▶ Passage shown:
--
September 3, 2014 | By: Becky Moylan

Without clean, safe, and reliable water and wastewater systems, one-fifth of our US economy would grind to a halt. Yet, in the 2013 Report Card for America’s Infrastructure, drinking water and wastewater both received D grades.

On Wednesday, Sept. 10, ASCE will join other water leaders as part of the Value of Water Coalition to share the importance of water with White House and Congressional leaders. If you’re not here in DC, you can still show your support and let Congress know that water should be their priority. Consider joining our Thunderclap on social media – you just need to sign up by next Monday.

Thunderclap is a tool that lets a message be heard when we all say it together. When you join the #WaterWorks Thunderclap, you and fellow supporters will share the exact same message at the exact same time, spreading an idea across Facebook, Twitter, and Tumblr that cannot be ignored. The goal is to trend in social media.
--
▶ List of tasks:
- A) Print the portion of the water infrastructure post that begins at the words "September 3, 2014" and stops after the words "by next Monday.".
- B) State whether each of the following statements agrees with the water infrastructure post, answering yes or no and quoting the words of the post that decide it: (i) drinking water received a D grade in the 2013 Report Card for America's Infrastructure; (ii) the Thunderclap message is spread across Instagram; (iii) ASCE will join other water leaders on a Monday.
The entries that follow have no connection to the water infrastructure post.

Extracted records
--
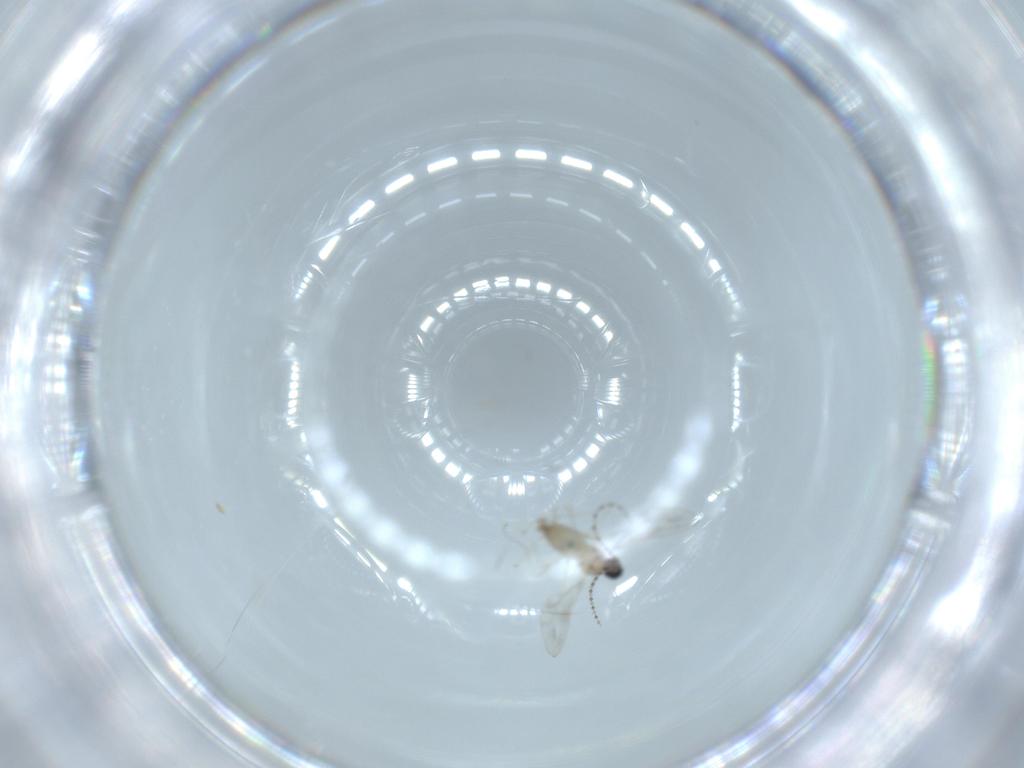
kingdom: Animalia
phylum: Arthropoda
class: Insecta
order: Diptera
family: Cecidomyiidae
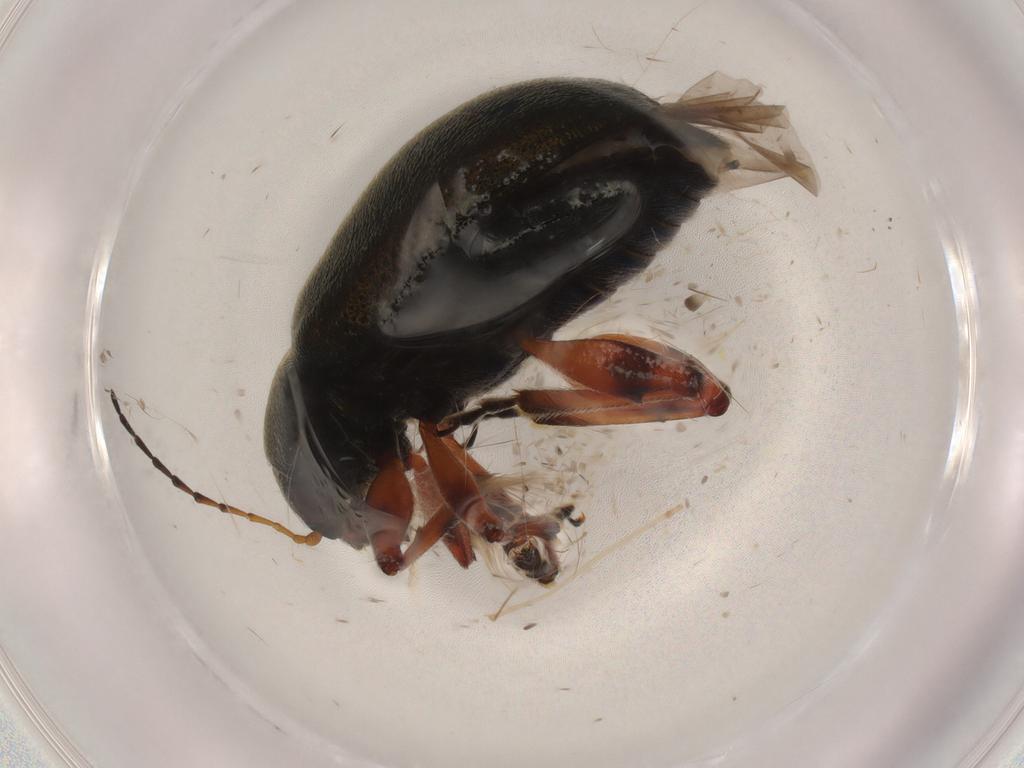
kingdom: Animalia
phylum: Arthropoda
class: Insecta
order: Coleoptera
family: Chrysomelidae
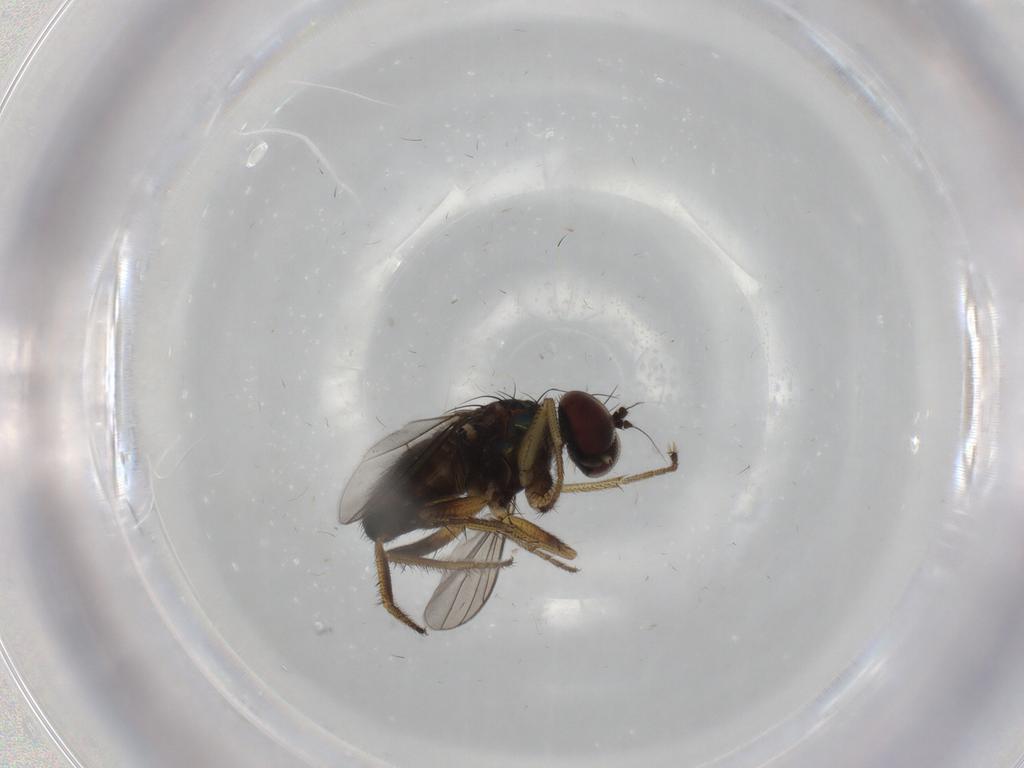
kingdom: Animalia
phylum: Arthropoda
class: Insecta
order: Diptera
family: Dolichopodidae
--
▶ Responses per task:
- A)
September 3, 2014 | By: Becky Moylan

Without clean, safe, and reliable water and wastewater systems, one-fifth of our US economy would grind to a halt. Yet, in the 2013 Report Card for America’s Infrastructure, drinking water and wastewater both received D grades.

On Wednesday, Sept. 10, ASCE will join other water leaders as part of the Value of Water Coalition to share the importance of water with White House and Congressional leaders. If you’re not here in DC, you can still show your support and let Congress know that water should be their priority. Consider joining our Thunderclap on social media – you just need to sign up by next Monday.

- B)
(i) Yes: "drinking water and wastewater both received D grades."
(ii) No: "spreading an idea across Facebook, Twitter, and Tumblr"
(iii) No: "On Wednesday, Sept. 10, ASCE will join other water leaders"